There are three problems

1. Limited capacity Neural Network (explained by John)
2. Non-stationary Target
3. Non-stationary distribution

Non-stationary Target

In tabular Q-learning, when we update a Q-value, other Q-values in the table don't get affected by this. But in neural networks, one update to the weights aiming to alter one Q-value ends up affecting other Q-values whose states look similar (since neural networks learn a continuous function that is smooth)

This is bad because when you are playing a game, two consecutive states of a game are always similar. Therefore, Q-value updates will increase or decrease Q-values for both states together. So, when you take one as the target for the other, the target becomes non-stationary since it moves along with you. This is analogous to a donkey running to catch a carrot that is attached to its head. Since the target is non-stationary, the donkey will never reach its target. And, in our case, in trying to chase, the Q-values will explode.

In Human-level control through deep reinforcement learning, this problem is addressed by caching an OLD copy of the DQN for evaluating the targets, & updating the cache every 100,000 steps of learning. This is called a target network, and the targets remain stationary this way.

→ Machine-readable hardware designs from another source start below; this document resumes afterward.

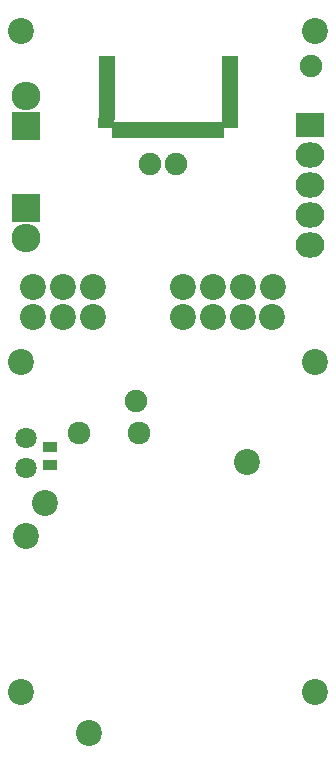
<source format=gts>
G04 #@! TF.FileFunction,Soldermask,Top*
%FSLAX46Y46*%
G04 Gerber Fmt 4.6, Leading zero omitted, Abs format (unit mm)*
G04 Created by KiCad (PCBNEW 4.0.1-stable) date 2016/08/25 3:11:25*
%MOMM*%
G01*
G04 APERTURE LIST*
%ADD10C,0.100000*%
%ADD11C,2.200000*%
%ADD12C,1.924000*%
%ADD13R,2.432000X2.127200*%
%ADD14O,2.432000X2.127200*%
%ADD15R,2.432000X2.432000*%
%ADD16O,2.432000X2.432000*%
%ADD17R,1.300000X0.900000*%
%ADD18C,1.800000*%
%ADD19C,1.900000*%
%ADD20R,1.390000X0.810000*%
%ADD21R,1.340000X0.810000*%
%ADD22R,0.810000X1.390000*%
G04 APERTURE END LIST*
D10*
D11*
X-10450000Y-12000000D03*
X-12049999Y-14771281D03*
X6661457Y-8526276D03*
X-6678123Y-31418100D03*
X-12450000Y28000000D03*
X12450000Y28000000D03*
X-12450000Y-28000000D03*
X12450000Y-28000000D03*
X12450000Y0D03*
X-12450000Y0D03*
D12*
X-2500000Y-6000000D03*
X-7500000Y-6000000D03*
D13*
X12000000Y20080000D03*
D14*
X12000000Y17540000D03*
X12000000Y15000000D03*
X12000000Y12460000D03*
X12000000Y9920000D03*
D15*
X-12000000Y13000000D03*
D16*
X-12000000Y10460000D03*
D15*
X-12000000Y20000000D03*
D16*
X-12000000Y22540000D03*
D11*
X8800000Y3810000D03*
X8890000Y6350000D03*
X6350000Y3810000D03*
X6350000Y6350000D03*
X3810000Y3810000D03*
X3800000Y6350000D03*
X1270000Y3810000D03*
X1270000Y6350000D03*
X-6350000Y3810000D03*
X-6350000Y6350000D03*
X-8890000Y6350000D03*
X-8890000Y3810000D03*
X-11430000Y6350000D03*
X-11430000Y3810000D03*
D17*
X-10000000Y-8750000D03*
X-10000000Y-7250000D03*
D18*
X-12000000Y-9000000D03*
X-12000000Y-6460000D03*
D19*
X700000Y16700000D03*
X-1500000Y16700000D03*
X-2700000Y-3300000D03*
X12100000Y25000000D03*
D20*
X5205000Y25500000D03*
X5205000Y24840000D03*
X5205000Y24180000D03*
X5205000Y23520000D03*
X5205000Y22860000D03*
X5205000Y22200000D03*
X5205000Y21540000D03*
X5205000Y20880000D03*
D21*
X5230000Y20220000D03*
D20*
X-5205000Y25500000D03*
X-5205000Y24840000D03*
X-5205000Y24180000D03*
X-5205000Y23520000D03*
X-5205000Y22860000D03*
X-5205000Y22200000D03*
X-5205000Y21540000D03*
X-5205000Y20880000D03*
D21*
X-5230000Y20220000D03*
D22*
X4290000Y19625000D03*
X3630000Y19625000D03*
X2970000Y19625000D03*
X2310000Y19625000D03*
X1650000Y19625000D03*
X990000Y19625000D03*
X330000Y19625000D03*
X-330000Y19625000D03*
X-990000Y19625000D03*
X-1650000Y19625000D03*
X-2310000Y19625000D03*
X-2970000Y19625000D03*
X-3630000Y19625000D03*
X-4290000Y19625000D03*
M02*

</source>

Non-stationary distribution

This is analogous to the "distribution drift" problem in imitation learning, which can be solved with the dataset aggregation technique called DAgger.

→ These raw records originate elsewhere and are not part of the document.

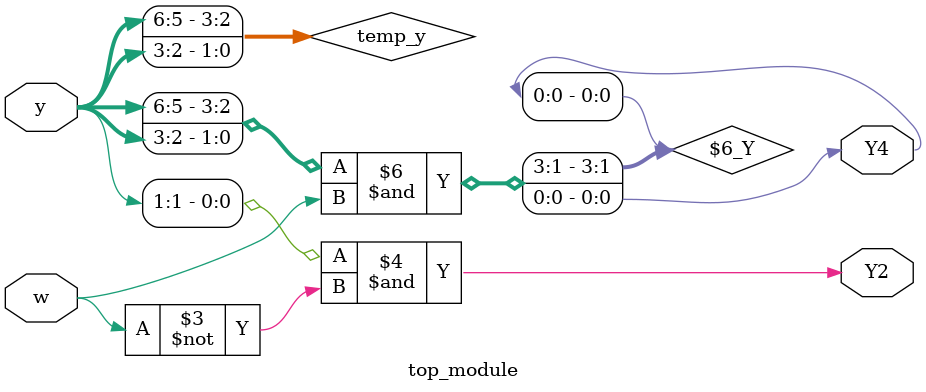
<source format=sv>
module top_module (
    input [6:1] y,
    input w,
    output reg Y2,
    output reg Y4
);

    reg [3:0] temp_y; // to store selected bits of y

    // Select bits 2, 3, 5, 6 of y
    always @* begin
        temp_y = {y[6], y[5], y[3], y[2]};
    end

    // Generate Y2 by taking the logical AND of the first bit of y and the logical NOT of w
    always @* begin
        Y2 = y[1] & ~w;
    end

    // Generate Y4 by taking the logical AND of selected bits of y and w
    always @* begin
        Y4 = temp_y & w;
    end

endmodule

</source>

The idea is, as we train, our DQN gets better and better and our policy improves. And this causes our sampling distribution to change since we are doing online learning where we sample according to a policy with $\epsilon$ probability. This is a problem for supervised learning since it assumes stationary distribution or i.i.d. data.

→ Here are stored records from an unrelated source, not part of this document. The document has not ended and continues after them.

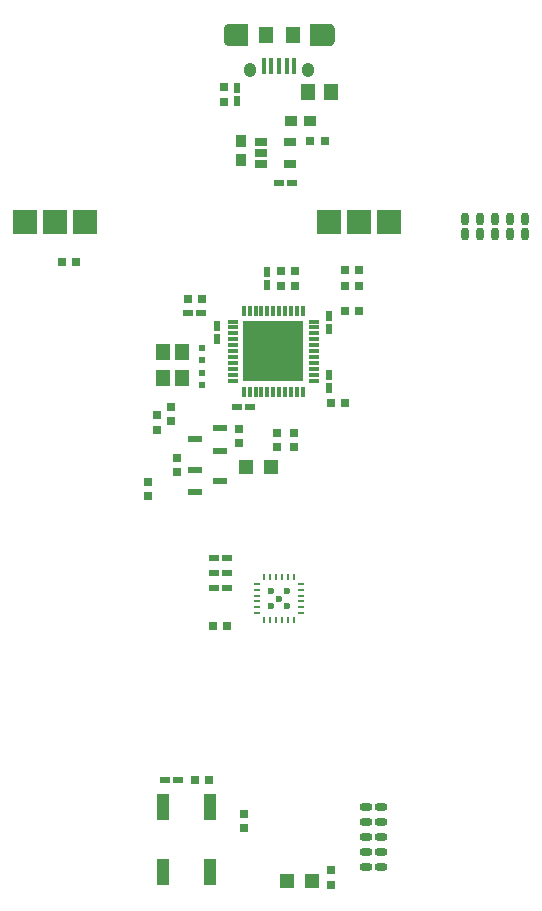
<source format=gtp>
%FSLAX43Y43*%
%MOMM*%
G71*
G01*
G75*
G04 Layer_Color=8421504*
%ADD10C,0.175*%
%ADD11C,0.300*%
%ADD12C,0.175*%
%ADD13C,0.300*%
%ADD14C,0.180*%
%ADD15C,0.220*%
%ADD16C,0.200*%
%ADD17R,1.000X0.950*%
%ADD18C,0.400*%
%ADD19R,0.400X1.350*%
%ADD20R,1.000X2.250*%
%ADD21R,1.150X1.400*%
%ADD22R,0.300X0.850*%
%ADD23R,0.850X0.300*%
%ADD24R,5.200X5.200*%
%ADD25R,2.600X2.600*%
%ADD26R,0.230X0.480*%
%ADD27R,0.480X0.230*%
%ADD28R,1.050X0.650*%
%ADD29R,1.300X0.600*%
%ADD30R,1.200X1.200*%
%ADD31R,1.200X1.350*%
%ADD32R,0.800X0.650*%
%ADD33R,0.500X0.600*%
%ADD34R,0.950X1.000*%
%ADD35R,0.600X0.900*%
%ADD36R,0.900X0.600*%
%ADD37R,0.650X0.800*%
%ADD38C,0.150*%
%ADD39C,0.500*%
%ADD40R,0.900X0.300*%
%ADD41R,1.800X1.900*%
G04:AMPARAMS|DCode=42|XSize=1.05mm|YSize=1.25mm|CornerRadius=0.525mm|HoleSize=0mm|Usage=FLASHONLY|Rotation=180.000|XOffset=0mm|YOffset=0mm|HoleType=Round|Shape=RoundedRectangle|*
%AMROUNDEDRECTD42*
21,1,1.050,0.200,0,0,180.0*
21,1,0.000,1.250,0,0,180.0*
1,1,1.050,0.000,0.100*
1,1,1.050,0.000,0.100*
1,1,1.050,0.000,-0.100*
1,1,1.050,0.000,-0.100*
%
%ADD42ROUNDEDRECTD42*%
G04:AMPARAMS|DCode=43|XSize=2.1mm|YSize=1.9mm|CornerRadius=0.494mm|HoleSize=0mm|Usage=FLASHONLY|Rotation=180.000|XOffset=0mm|YOffset=0mm|HoleType=Round|Shape=RoundedRectangle|*
%AMROUNDEDRECTD43*
21,1,2.100,0.912,0,0,180.0*
21,1,1.112,1.900,0,0,180.0*
1,1,0.988,-0.556,0.456*
1,1,0.988,0.556,0.456*
1,1,0.988,0.556,-0.456*
1,1,0.988,-0.556,-0.456*
%
%ADD43ROUNDEDRECTD43*%
%ADD44R,1.700X1.700*%
%ADD45C,1.700*%
%ADD46R,1.700X1.700*%
%ADD47O,0.800X1.100*%
%ADD48O,1.100X0.800*%
%ADD49C,1.524*%
%ADD50C,3.600*%
%ADD51C,0.550*%
%ADD52C,0.800*%
%ADD53C,1.016*%
%ADD54C,0.100*%
%ADD55R,12.000X12.000*%
%ADD56O,1.250X1.450*%
%ADD57O,1.425X2.100*%
%ADD58C,1.600*%
%ADD59C,1.250*%
G04:AMPARAMS|DCode=60|XSize=2.174mm|YSize=2.174mm|CornerRadius=0mm|HoleSize=0mm|Usage=FLASHONLY|Rotation=0.000|XOffset=0mm|YOffset=0mm|HoleType=Round|Shape=Relief|Width=0.254mm|Gap=0.254mm|Entries=4|*
%AMTHD60*
7,0,0,2.174,1.666,0.254,45*
%
%ADD60THD60*%
G04:AMPARAMS|DCode=61|XSize=2.524mm|YSize=2.524mm|CornerRadius=0mm|HoleSize=0mm|Usage=FLASHONLY|Rotation=0.000|XOffset=0mm|YOffset=0mm|HoleType=Round|Shape=Relief|Width=0.254mm|Gap=0.254mm|Entries=4|*
%AMTHD61*
7,0,0,2.524,2.016,0.254,45*
%
%ADD61THD61*%
%ADD62C,3.300*%
%ADD63C,0.850*%
%ADD64C,1.000*%
%ADD65C,0.254*%
%ADD66C,0.250*%
%ADD67C,1.420*%
%ADD68C,0.100*%
%ADD69C,0.050*%
%ADD70C,0.400*%
%ADD71R,3.248X0.599*%
%ADD72R,2.100X2.100*%
%ADD73O,0.750X1.100*%
%ADD74C,0.600*%
%ADD75O,1.100X0.750*%
%ADD76R,1.300X1.400*%
G36*
X27400Y72434D02*
X25800D01*
X25752Y72438D01*
X25699Y72445D01*
X25646Y72460D01*
X25603Y72476D01*
X25561Y72496D01*
X25517Y72524D01*
X25479Y72553D01*
X25440Y72587D01*
X25411Y72623D01*
X25383Y72660D01*
X25359Y72701D01*
X25339Y72743D01*
X25323Y72785D01*
X25311Y72836D01*
X25304Y72881D01*
X25300Y72934D01*
Y73834D01*
X25304Y73889D01*
X25312Y73934D01*
X25324Y73984D01*
X25340Y74024D01*
X25353Y74057D01*
X25378Y74100D01*
X25404Y74137D01*
X25435Y74175D01*
X25480Y74216D01*
X25520Y74246D01*
X25566Y74275D01*
X25619Y74299D01*
X25706Y74325D01*
X25800Y74334D01*
X27400D01*
Y72434D01*
D02*
G37*
G36*
X34248Y74330D02*
X34301Y74323D01*
X34354Y74308D01*
X34397Y74292D01*
X34439Y74272D01*
X34483Y74244D01*
X34521Y74215D01*
X34560Y74181D01*
X34589Y74145D01*
X34617Y74108D01*
X34641Y74067D01*
X34661Y74025D01*
X34677Y73983D01*
X34689Y73932D01*
X34696Y73887D01*
X34700Y73834D01*
Y72934D01*
X34696Y72879D01*
X34688Y72834D01*
X34676Y72784D01*
X34660Y72744D01*
X34647Y72711D01*
X34622Y72668D01*
X34596Y72631D01*
X34565Y72593D01*
X34520Y72552D01*
X34480Y72522D01*
X34434Y72493D01*
X34381Y72469D01*
X34294Y72443D01*
X34200Y72434D01*
X32600D01*
Y74334D01*
X34200D01*
X34248Y74330D01*
D02*
G37*
D17*
X32586Y66120D02*
D03*
X30986D02*
D03*
D19*
X28700Y70709D02*
D03*
X29350D02*
D03*
X30000D02*
D03*
X30650D02*
D03*
X31300D02*
D03*
D20*
X20125Y2534D02*
D03*
Y8034D02*
D03*
X24125D02*
D03*
Y2534D02*
D03*
D21*
X20200Y44308D02*
D03*
Y46508D02*
D03*
X21800D02*
D03*
Y44308D02*
D03*
D22*
X32000Y50034D02*
D03*
X31500D02*
D03*
X30000D02*
D03*
X29500D02*
D03*
X29000D02*
D03*
X28500D02*
D03*
X27000Y43184D02*
D03*
X27500D02*
D03*
X28000D02*
D03*
X28500D02*
D03*
X29000D02*
D03*
X29500D02*
D03*
X30000D02*
D03*
X30500D02*
D03*
X31000D02*
D03*
X31500D02*
D03*
X32000D02*
D03*
X31000Y50034D02*
D03*
X30500D02*
D03*
X28000D02*
D03*
X27500D02*
D03*
X27000D02*
D03*
D23*
X26075Y49109D02*
D03*
Y48609D02*
D03*
Y48109D02*
D03*
Y47609D02*
D03*
Y47109D02*
D03*
Y46609D02*
D03*
Y46109D02*
D03*
Y45609D02*
D03*
Y45109D02*
D03*
Y44609D02*
D03*
Y44109D02*
D03*
X32925D02*
D03*
Y44609D02*
D03*
Y47109D02*
D03*
Y47609D02*
D03*
Y48109D02*
D03*
Y48609D02*
D03*
Y49109D02*
D03*
Y46609D02*
D03*
Y45609D02*
D03*
Y45109D02*
D03*
Y46109D02*
D03*
D24*
X29500Y46609D02*
D03*
D26*
X28750Y27519D02*
D03*
X29250D02*
D03*
X29750D02*
D03*
X30250D02*
D03*
X30750D02*
D03*
X31250D02*
D03*
Y23799D02*
D03*
X30750D02*
D03*
X30250D02*
D03*
X29750D02*
D03*
X29250D02*
D03*
X28750D02*
D03*
D27*
X31860Y26909D02*
D03*
Y26409D02*
D03*
Y25909D02*
D03*
Y25409D02*
D03*
Y24909D02*
D03*
Y24409D02*
D03*
X28140D02*
D03*
Y24909D02*
D03*
Y25409D02*
D03*
Y25909D02*
D03*
Y26409D02*
D03*
Y26909D02*
D03*
D28*
X30918Y64345D02*
D03*
Y62439D02*
D03*
X28468D02*
D03*
Y63392D02*
D03*
Y64345D02*
D03*
D29*
X24985Y38179D02*
D03*
Y40079D02*
D03*
X22885Y39129D02*
D03*
Y36579D02*
D03*
Y34679D02*
D03*
X24985Y35629D02*
D03*
D30*
X32800Y1784D02*
D03*
X30700D02*
D03*
X29275Y36759D02*
D03*
X27175D02*
D03*
D31*
X32450Y68509D02*
D03*
X34350D02*
D03*
D32*
X11600Y54159D02*
D03*
X12800D02*
D03*
X24416Y23325D02*
D03*
X25616D02*
D03*
X34350Y42209D02*
D03*
X35550D02*
D03*
X24050Y10309D02*
D03*
X22850D02*
D03*
X22250Y50984D02*
D03*
X23450D02*
D03*
X35558Y52159D02*
D03*
X36758D02*
D03*
X35558Y53466D02*
D03*
X36758D02*
D03*
X35558Y50016D02*
D03*
X36758D02*
D03*
X33851Y64357D02*
D03*
X32651D02*
D03*
D33*
X23475Y46909D02*
D03*
X23475Y45859D02*
D03*
X23475Y44784D02*
D03*
X23475Y43734D02*
D03*
D34*
X26747Y62761D02*
D03*
Y64361D02*
D03*
D35*
X26458Y68885D02*
D03*
Y67785D02*
D03*
X34225Y49584D02*
D03*
Y48484D02*
D03*
X34250Y44609D02*
D03*
Y43509D02*
D03*
X28950Y52209D02*
D03*
Y53309D02*
D03*
X24775Y47609D02*
D03*
Y48709D02*
D03*
D36*
X24450Y26550D02*
D03*
X25550D02*
D03*
X20300Y10309D02*
D03*
X21400D02*
D03*
X23400Y49809D02*
D03*
X22300D02*
D03*
X27500Y41884D02*
D03*
X26400D02*
D03*
X25566Y27861D02*
D03*
X24466D02*
D03*
X25566Y29111D02*
D03*
X24466D02*
D03*
X29952Y60802D02*
D03*
X31052D02*
D03*
D37*
X18875Y34334D02*
D03*
Y35534D02*
D03*
X29800Y38509D02*
D03*
Y39709D02*
D03*
X31300Y38509D02*
D03*
Y39709D02*
D03*
X19625Y41159D02*
D03*
Y39959D02*
D03*
X20875Y41909D02*
D03*
Y40709D02*
D03*
X31350Y53359D02*
D03*
Y52159D02*
D03*
X30200Y53359D02*
D03*
Y52159D02*
D03*
X27025Y6209D02*
D03*
Y7409D02*
D03*
X26625Y40034D02*
D03*
Y38834D02*
D03*
X21375Y36384D02*
D03*
Y37584D02*
D03*
X34417Y2641D02*
D03*
Y1441D02*
D03*
X25315Y67735D02*
D03*
Y68935D02*
D03*
D42*
X32425Y70384D02*
D03*
X27575D02*
D03*
D43*
X33650Y73384D02*
D03*
X26350D02*
D03*
D72*
X8510Y57509D02*
D03*
X11050D02*
D03*
X13590D02*
D03*
X34235Y57509D02*
D03*
X36775D02*
D03*
X39315D02*
D03*
D73*
X45720Y56524D02*
D03*
Y57794D02*
D03*
X46990Y56524D02*
D03*
Y57794D02*
D03*
X48260Y56524D02*
D03*
Y57794D02*
D03*
X49530Y56524D02*
D03*
Y57794D02*
D03*
X50800Y56524D02*
D03*
Y57794D02*
D03*
D74*
X30000Y25659D02*
D03*
X30650Y26309D02*
D03*
X29350D02*
D03*
X30650Y25009D02*
D03*
X29350D02*
D03*
D75*
X38635Y2919D02*
D03*
X37365D02*
D03*
X38635Y4189D02*
D03*
X37365D02*
D03*
X38635Y5459D02*
D03*
X37365D02*
D03*
X38635Y6729D02*
D03*
X37365D02*
D03*
X38635Y7999D02*
D03*
X37365D02*
D03*
D76*
X31149Y73384D02*
D03*
X28851D02*
D03*
M02*

</source>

As an analogy, this is like training a Neural Network to identify cats and dogs but showing the network only dogs during the first 100 epochs, and then showing only cats for the remainder epochs. What happens is, the network learns to identify dogs, then forgets it and learns to identify cats.

This is what happens when the distribution changes and we care only about the current distribution during training. So, in order to solve this, same paper starts aggregating data in a large buffer, and samples a mini-batch of both new data as well as old data every time during training. This is called experience replay, since we don't throw away our past experience and keep re-using them in training.